Endochondral ossification is the developmental process that creates the axial and appendicular skeleton, beginning with the initial step termed chondrogenesis (14). Mesenchymal cells are stimulated to condense, resulting in increased cell-cell interactions and increased cell density without an increase in proliferation (15). The size, location, and shape of condensations directly determines the formation of the intermediary cartilage template from which endochondral bone is laid down (16, 17).
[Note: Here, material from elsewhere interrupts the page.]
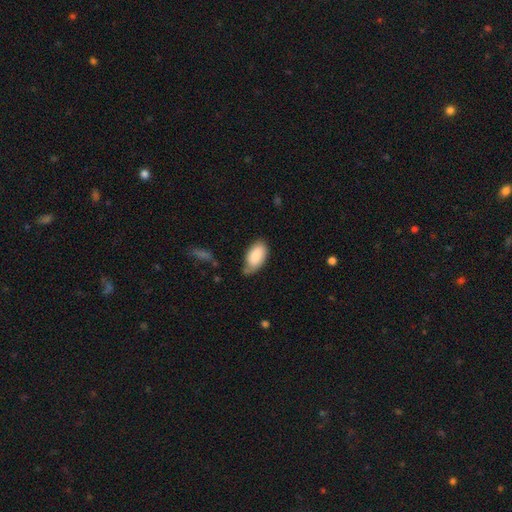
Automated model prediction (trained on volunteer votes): Morphology: type=smooth (82%); roundness=in between (95%); merging=none (54%).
Condensing mesenchymal cells express the cell adhesion molecules N-cadherin and N-CAM (18, 19, 20, 21) and the disaccharide galactosidase(ß1,3) N-acetyl galactosamine, which can be visualized by staining with the lectin peanut agglutinin (PNA) (22). The mesenchymal cells within the condensations are stimulated to differentiate into chondrocytes, the cell type of cartilage (15). Chondrocytes are responsible for generating and maintaining the cartilaginous extracellular matrix (ECM), providing tensile and compressive strength in articular cartilage, and providing the scaffold on which the future bone is laid down (23, 24). Therefore, identification of signaling pathways that regulate chondrocyte differentiation and chondrocyte matrix production are vital to both the understanding of skeletal development and for advancement of therapeutics for diseases such as osteoarthritis.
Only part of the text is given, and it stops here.